(Dataset entries)
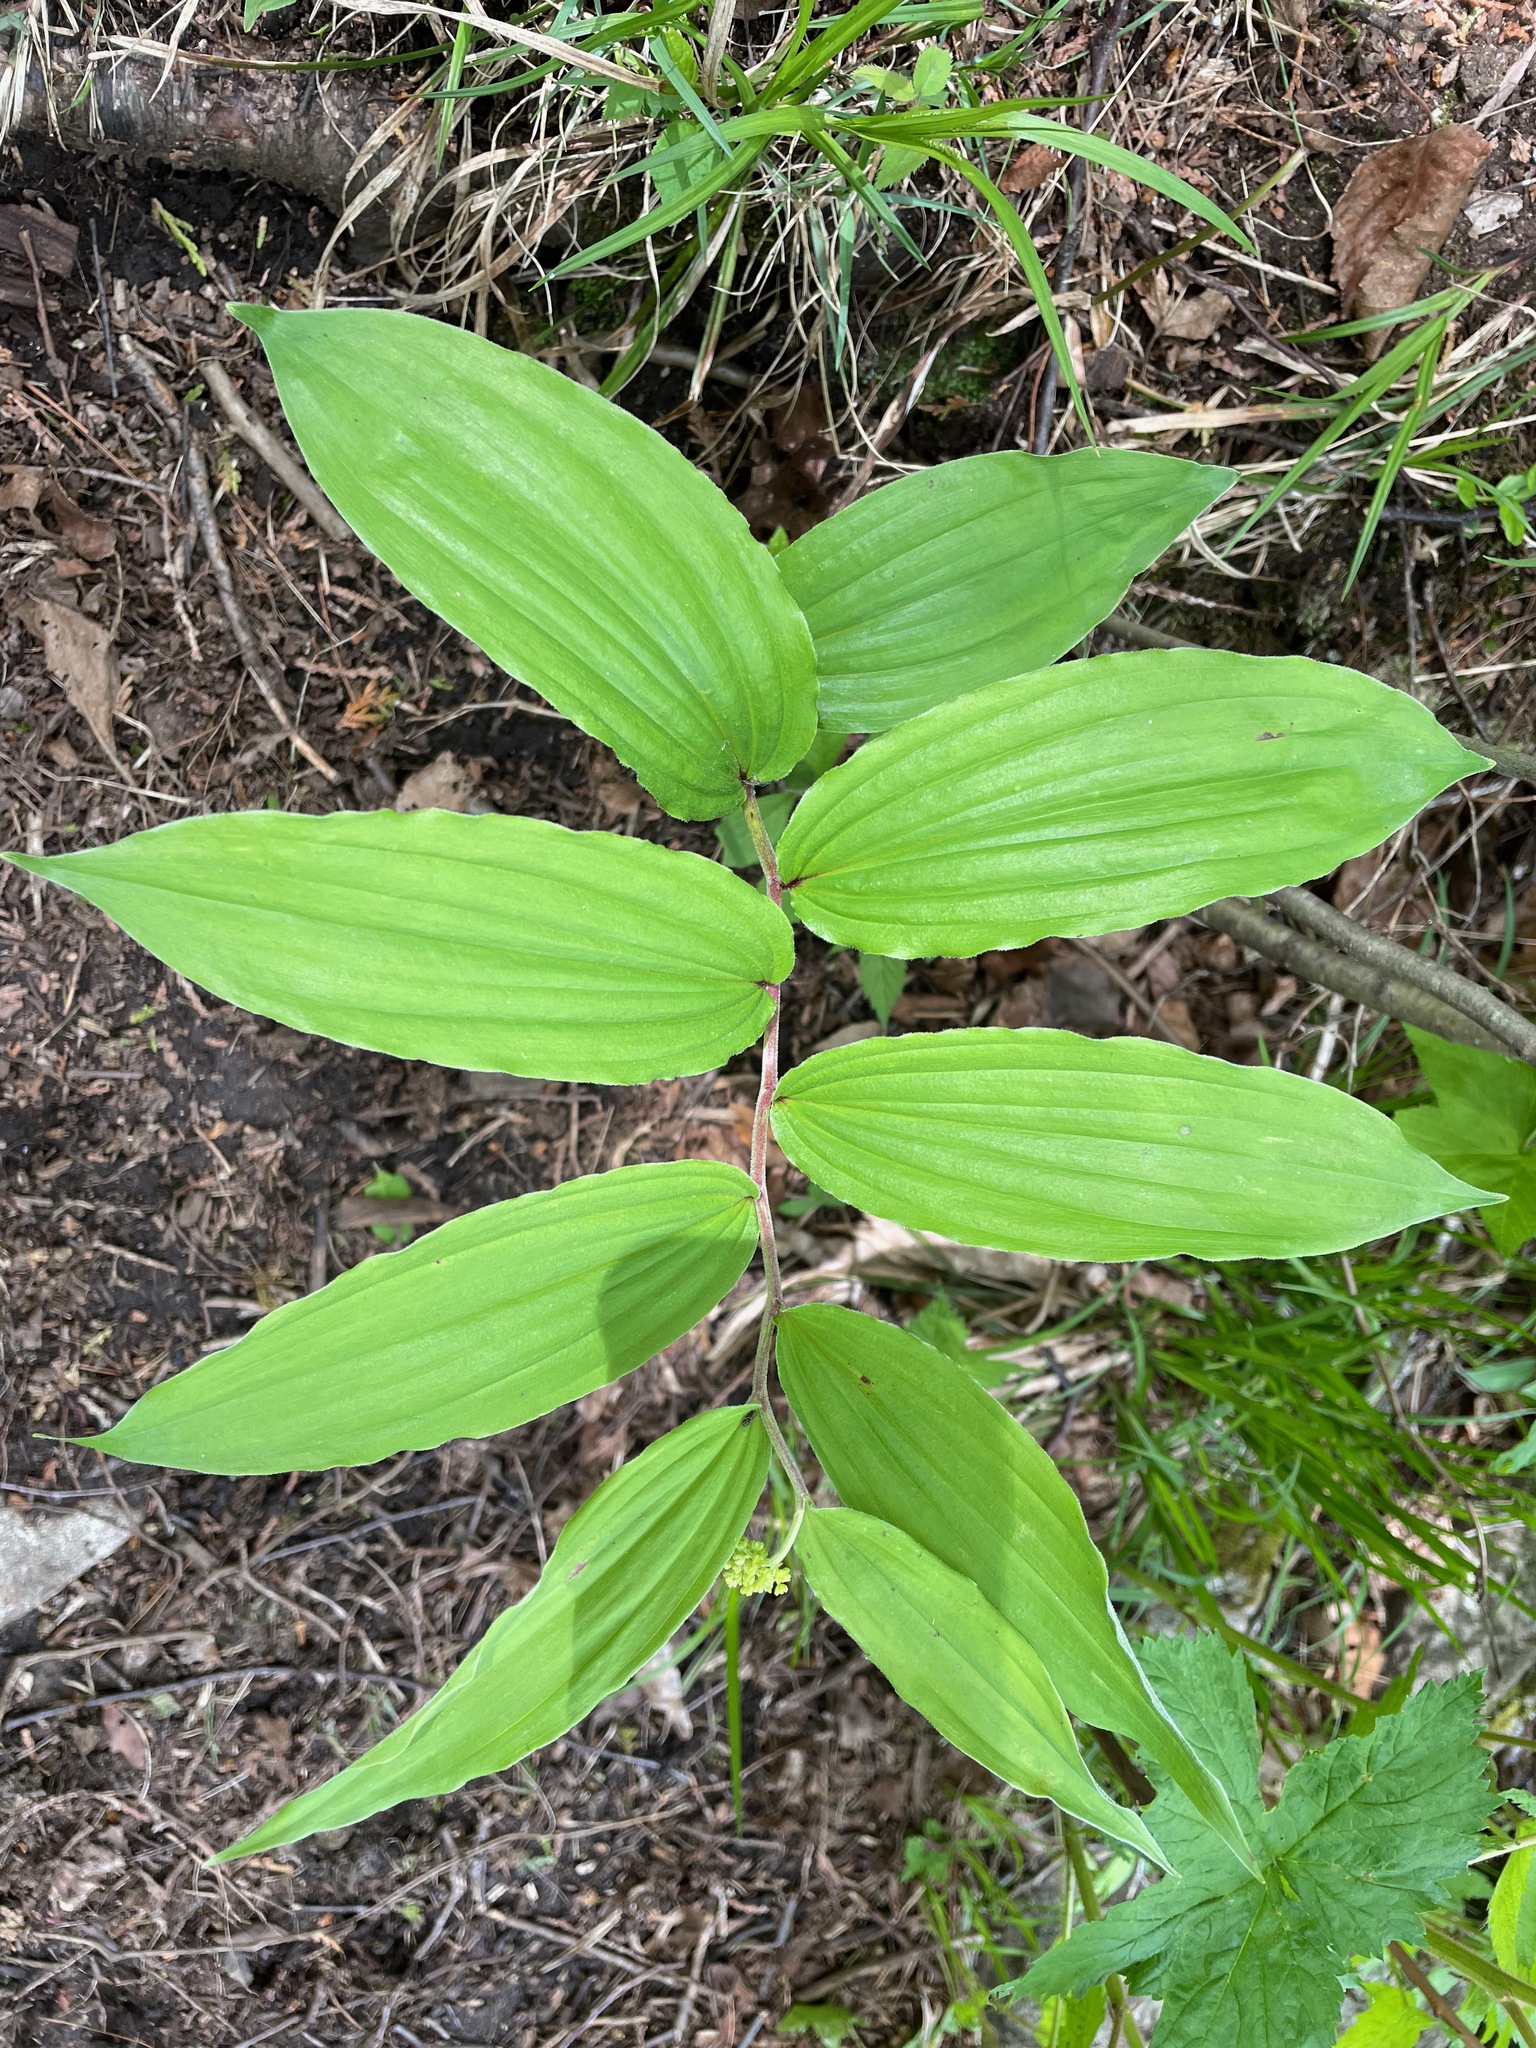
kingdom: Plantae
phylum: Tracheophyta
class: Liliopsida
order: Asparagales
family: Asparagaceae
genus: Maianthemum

...

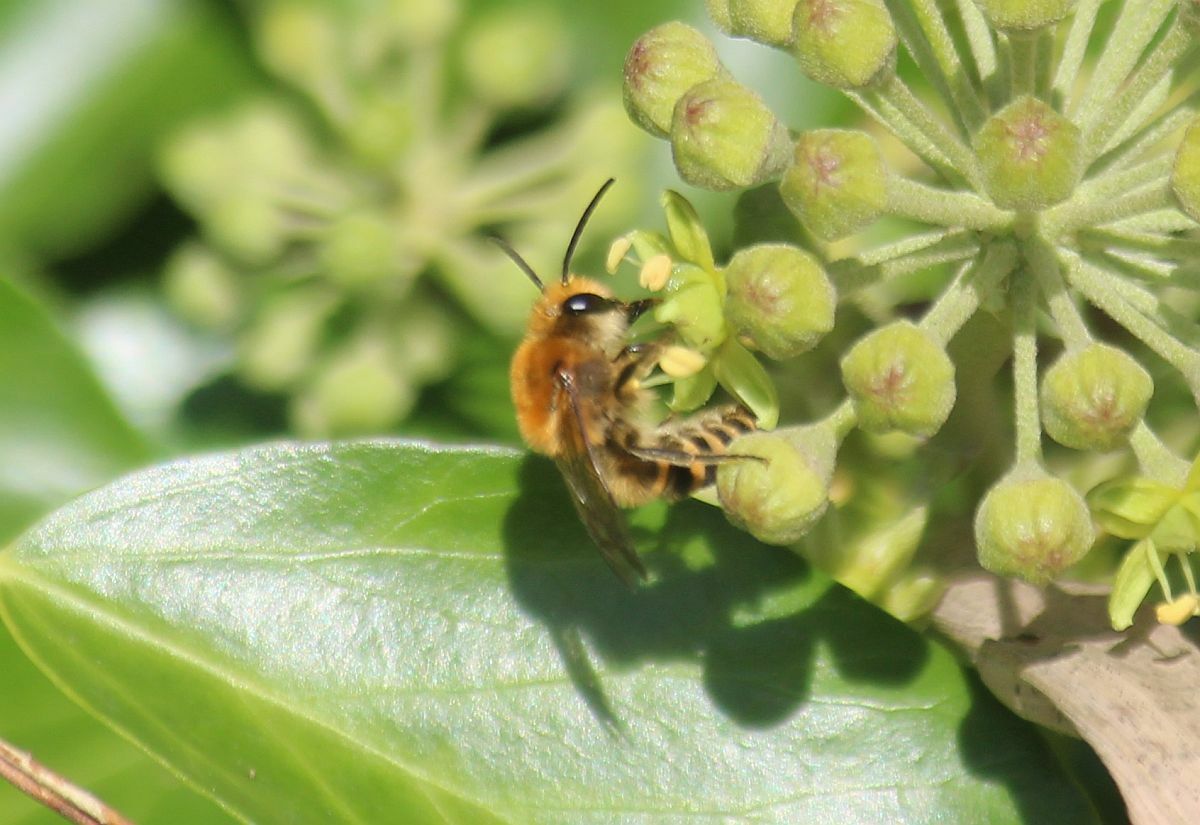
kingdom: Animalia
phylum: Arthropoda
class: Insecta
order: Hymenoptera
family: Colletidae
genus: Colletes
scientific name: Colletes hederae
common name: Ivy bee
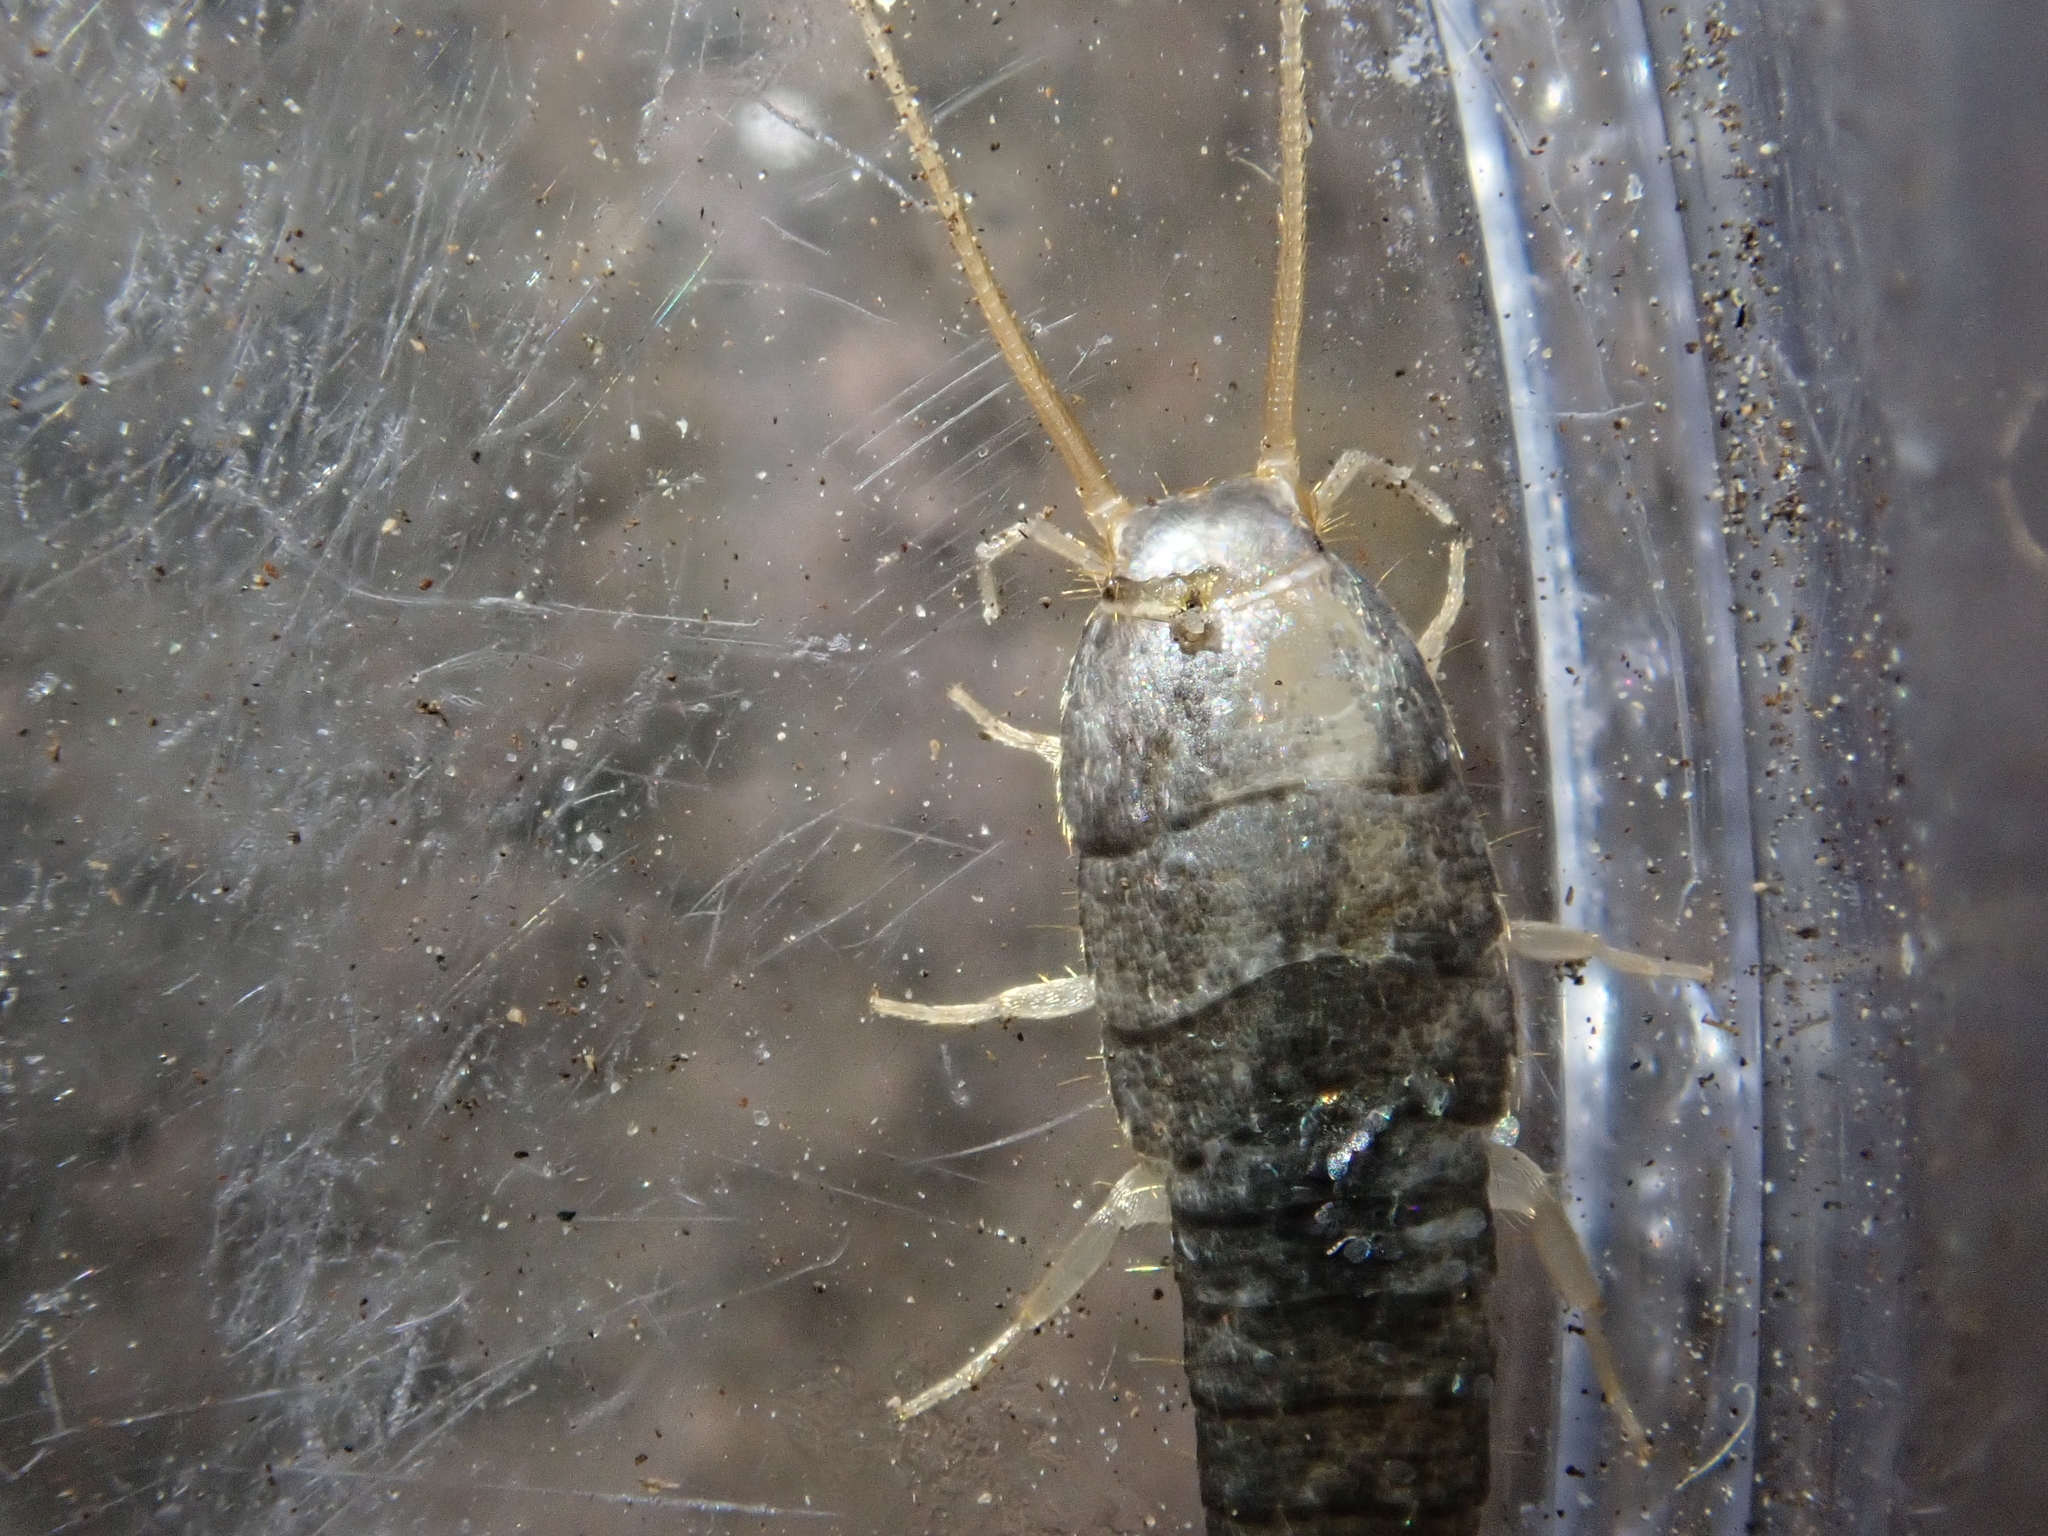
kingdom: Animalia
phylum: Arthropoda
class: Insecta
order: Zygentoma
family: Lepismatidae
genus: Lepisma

> _GOAL_
Turn the lines starting at the one containing "family: Colletidae" and ending at the one containing "genus: Lepisma" into a Markdown table with the columns No. and Line. Skip blank lines, and leave the pictures out.

> _FULL OUTPUT_
| No. | Line |
|---|---|
| 1 | family: Colletidae |
| 2 | genus: Colletes |
| 3 | scientific name: Colletes hederae |
| 4 | common name: Ivy bee |
| 5 | kingdom: Animalia |
| 6 | phylum: Arthropoda |
| 7 | class: Insecta |
| 8 | order: Zygentoma |
| 9 | family: Lepismatidae |
| 10 | genus: Lepisma |